WHAT THIS TASK INVOLVES
In the records below, find the line with "- **API Communication**: All" and the line with "- **Database**: TDE"; return exactly those lines and every line between them.

AVAILABLE DATA
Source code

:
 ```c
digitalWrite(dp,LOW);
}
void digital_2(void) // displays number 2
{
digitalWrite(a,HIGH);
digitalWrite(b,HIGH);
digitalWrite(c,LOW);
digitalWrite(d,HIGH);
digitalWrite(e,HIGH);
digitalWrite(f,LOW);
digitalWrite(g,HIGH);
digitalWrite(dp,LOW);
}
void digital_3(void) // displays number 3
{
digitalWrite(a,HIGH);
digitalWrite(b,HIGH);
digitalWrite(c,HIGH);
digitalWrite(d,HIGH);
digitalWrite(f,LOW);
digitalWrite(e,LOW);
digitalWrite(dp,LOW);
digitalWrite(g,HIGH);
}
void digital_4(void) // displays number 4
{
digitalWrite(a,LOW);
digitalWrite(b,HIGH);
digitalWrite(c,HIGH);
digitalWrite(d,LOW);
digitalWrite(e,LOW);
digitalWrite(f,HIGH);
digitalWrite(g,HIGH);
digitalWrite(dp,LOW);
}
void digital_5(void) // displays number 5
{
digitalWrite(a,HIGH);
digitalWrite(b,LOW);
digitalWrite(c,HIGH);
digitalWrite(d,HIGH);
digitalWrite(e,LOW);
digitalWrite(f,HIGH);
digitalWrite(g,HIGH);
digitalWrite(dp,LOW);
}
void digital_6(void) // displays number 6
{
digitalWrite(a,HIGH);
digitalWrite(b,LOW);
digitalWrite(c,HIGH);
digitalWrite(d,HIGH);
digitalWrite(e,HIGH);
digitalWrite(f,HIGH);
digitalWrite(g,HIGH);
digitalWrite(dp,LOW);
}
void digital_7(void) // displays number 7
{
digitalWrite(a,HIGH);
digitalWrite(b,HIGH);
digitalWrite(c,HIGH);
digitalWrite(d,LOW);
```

---

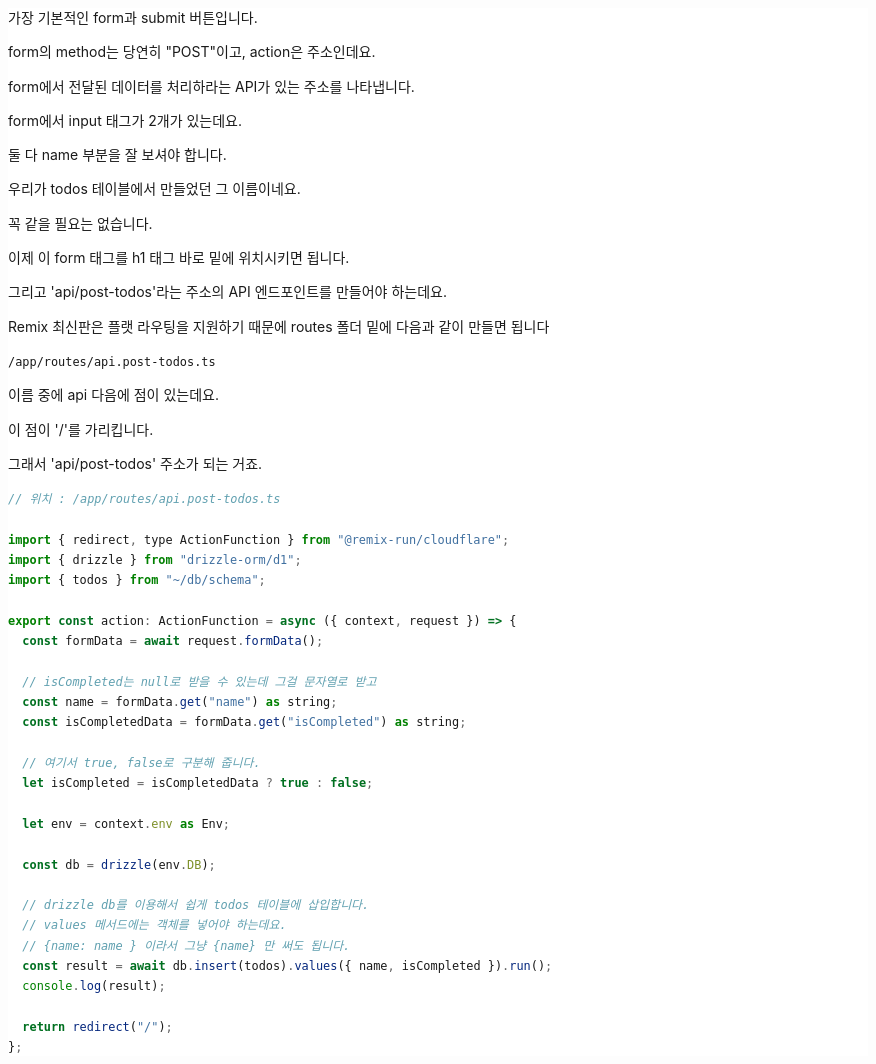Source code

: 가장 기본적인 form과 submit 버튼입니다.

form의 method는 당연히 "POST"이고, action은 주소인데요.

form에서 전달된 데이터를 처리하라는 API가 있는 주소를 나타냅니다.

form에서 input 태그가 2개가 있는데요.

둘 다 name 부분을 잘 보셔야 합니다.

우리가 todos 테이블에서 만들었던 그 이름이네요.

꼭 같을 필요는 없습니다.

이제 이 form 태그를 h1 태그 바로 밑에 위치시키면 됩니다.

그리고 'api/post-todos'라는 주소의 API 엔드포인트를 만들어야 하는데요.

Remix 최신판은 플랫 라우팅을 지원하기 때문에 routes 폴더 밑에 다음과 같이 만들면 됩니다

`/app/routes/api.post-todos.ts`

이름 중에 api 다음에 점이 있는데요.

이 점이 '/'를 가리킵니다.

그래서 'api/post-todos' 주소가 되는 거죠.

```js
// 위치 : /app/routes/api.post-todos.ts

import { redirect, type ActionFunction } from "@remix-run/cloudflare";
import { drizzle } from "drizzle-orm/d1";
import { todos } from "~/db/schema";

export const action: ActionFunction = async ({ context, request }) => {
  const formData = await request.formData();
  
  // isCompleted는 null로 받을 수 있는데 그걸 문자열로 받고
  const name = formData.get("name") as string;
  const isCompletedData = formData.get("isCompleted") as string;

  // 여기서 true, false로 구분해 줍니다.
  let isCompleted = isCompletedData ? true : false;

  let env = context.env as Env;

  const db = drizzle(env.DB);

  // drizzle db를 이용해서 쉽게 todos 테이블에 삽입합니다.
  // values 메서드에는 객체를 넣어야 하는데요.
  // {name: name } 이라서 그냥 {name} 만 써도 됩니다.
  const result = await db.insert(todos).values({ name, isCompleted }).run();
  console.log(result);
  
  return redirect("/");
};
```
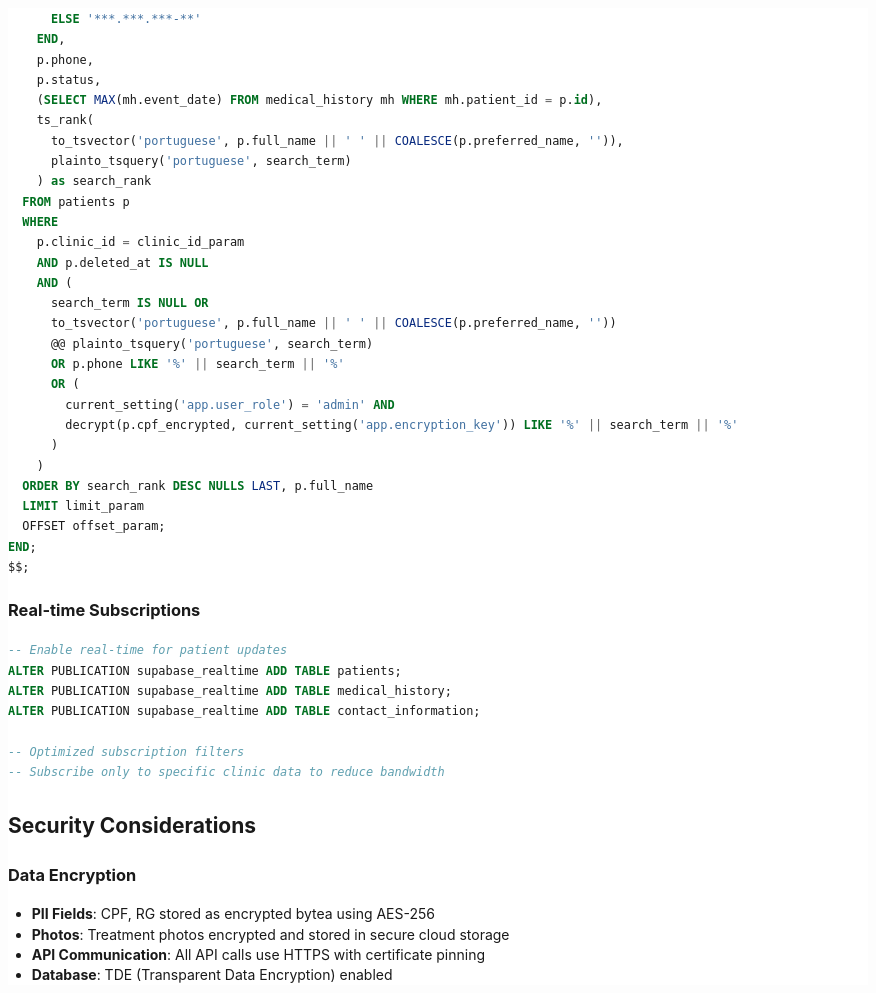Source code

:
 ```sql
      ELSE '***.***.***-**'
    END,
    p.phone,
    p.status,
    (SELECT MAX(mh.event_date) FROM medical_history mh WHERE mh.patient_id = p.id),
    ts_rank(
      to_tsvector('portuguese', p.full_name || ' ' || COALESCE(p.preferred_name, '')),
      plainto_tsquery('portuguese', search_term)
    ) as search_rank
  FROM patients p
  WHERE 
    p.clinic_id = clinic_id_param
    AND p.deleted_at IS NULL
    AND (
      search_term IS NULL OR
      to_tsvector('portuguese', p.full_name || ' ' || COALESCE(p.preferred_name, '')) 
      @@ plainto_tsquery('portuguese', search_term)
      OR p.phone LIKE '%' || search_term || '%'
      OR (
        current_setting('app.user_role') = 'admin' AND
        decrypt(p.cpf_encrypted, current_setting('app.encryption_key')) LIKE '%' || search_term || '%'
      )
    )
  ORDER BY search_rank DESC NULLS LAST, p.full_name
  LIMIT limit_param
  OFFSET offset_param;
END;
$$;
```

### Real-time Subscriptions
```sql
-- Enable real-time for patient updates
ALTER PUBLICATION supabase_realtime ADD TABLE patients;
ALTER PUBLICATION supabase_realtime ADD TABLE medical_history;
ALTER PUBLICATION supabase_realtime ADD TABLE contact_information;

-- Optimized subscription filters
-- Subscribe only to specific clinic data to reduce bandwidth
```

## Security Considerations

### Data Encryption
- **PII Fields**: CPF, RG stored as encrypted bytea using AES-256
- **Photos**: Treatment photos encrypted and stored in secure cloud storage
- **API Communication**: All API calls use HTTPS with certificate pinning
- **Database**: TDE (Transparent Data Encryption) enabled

==

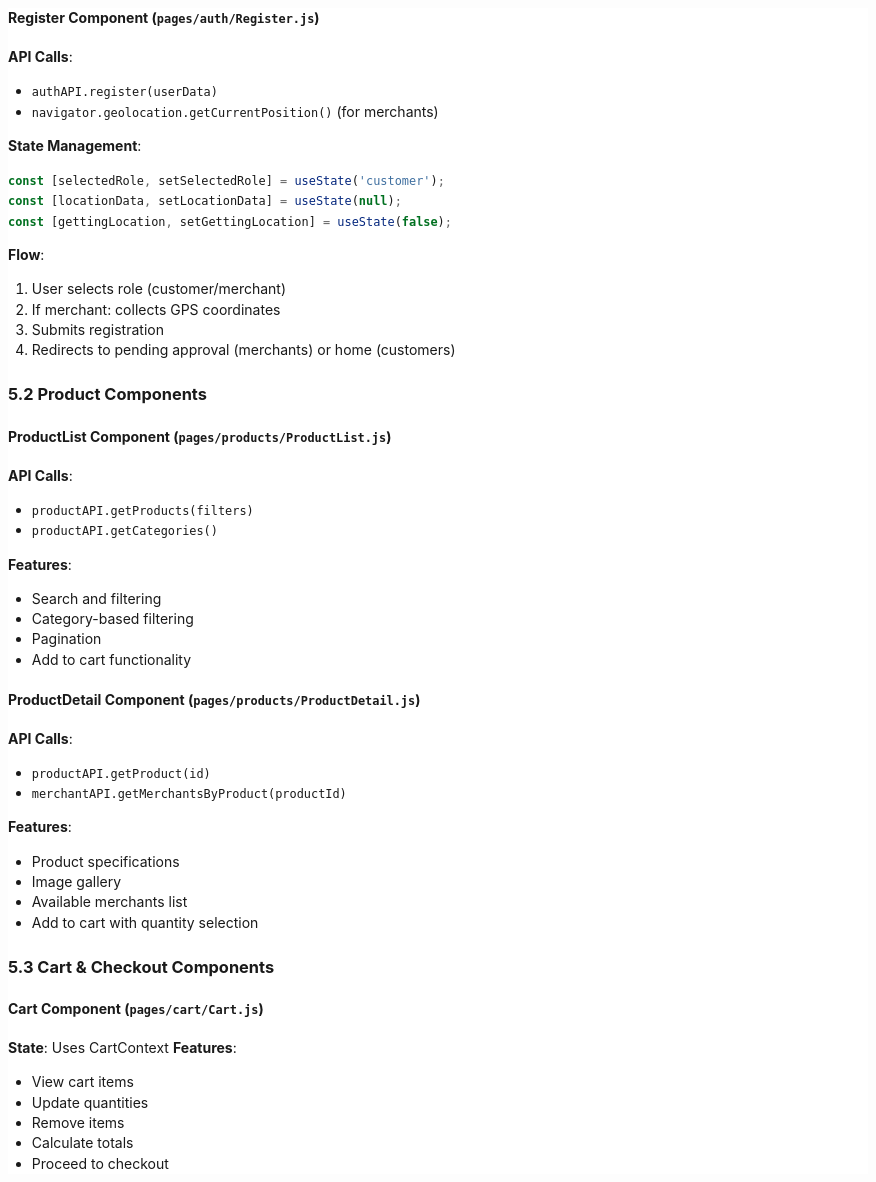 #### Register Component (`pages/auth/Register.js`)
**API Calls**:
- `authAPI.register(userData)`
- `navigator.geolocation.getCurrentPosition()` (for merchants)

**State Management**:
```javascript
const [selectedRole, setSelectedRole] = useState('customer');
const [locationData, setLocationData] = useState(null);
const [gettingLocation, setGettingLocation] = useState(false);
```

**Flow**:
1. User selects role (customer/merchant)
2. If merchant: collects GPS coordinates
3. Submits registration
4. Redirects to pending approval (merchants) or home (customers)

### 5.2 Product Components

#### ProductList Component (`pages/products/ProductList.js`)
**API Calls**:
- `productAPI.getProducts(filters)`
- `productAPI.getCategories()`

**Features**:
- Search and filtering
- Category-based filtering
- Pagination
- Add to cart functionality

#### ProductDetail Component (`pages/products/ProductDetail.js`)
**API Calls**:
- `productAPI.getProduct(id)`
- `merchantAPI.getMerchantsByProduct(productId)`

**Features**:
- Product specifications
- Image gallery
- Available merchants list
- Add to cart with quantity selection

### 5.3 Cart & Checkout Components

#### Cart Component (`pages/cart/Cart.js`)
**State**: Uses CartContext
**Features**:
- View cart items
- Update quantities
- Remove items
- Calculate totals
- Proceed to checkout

EXPECTED OUTPUT
- **API Communication**: All API calls use HTTPS with certificate pinning
- **Database**: TDE (Transparent Data Encryption) enabled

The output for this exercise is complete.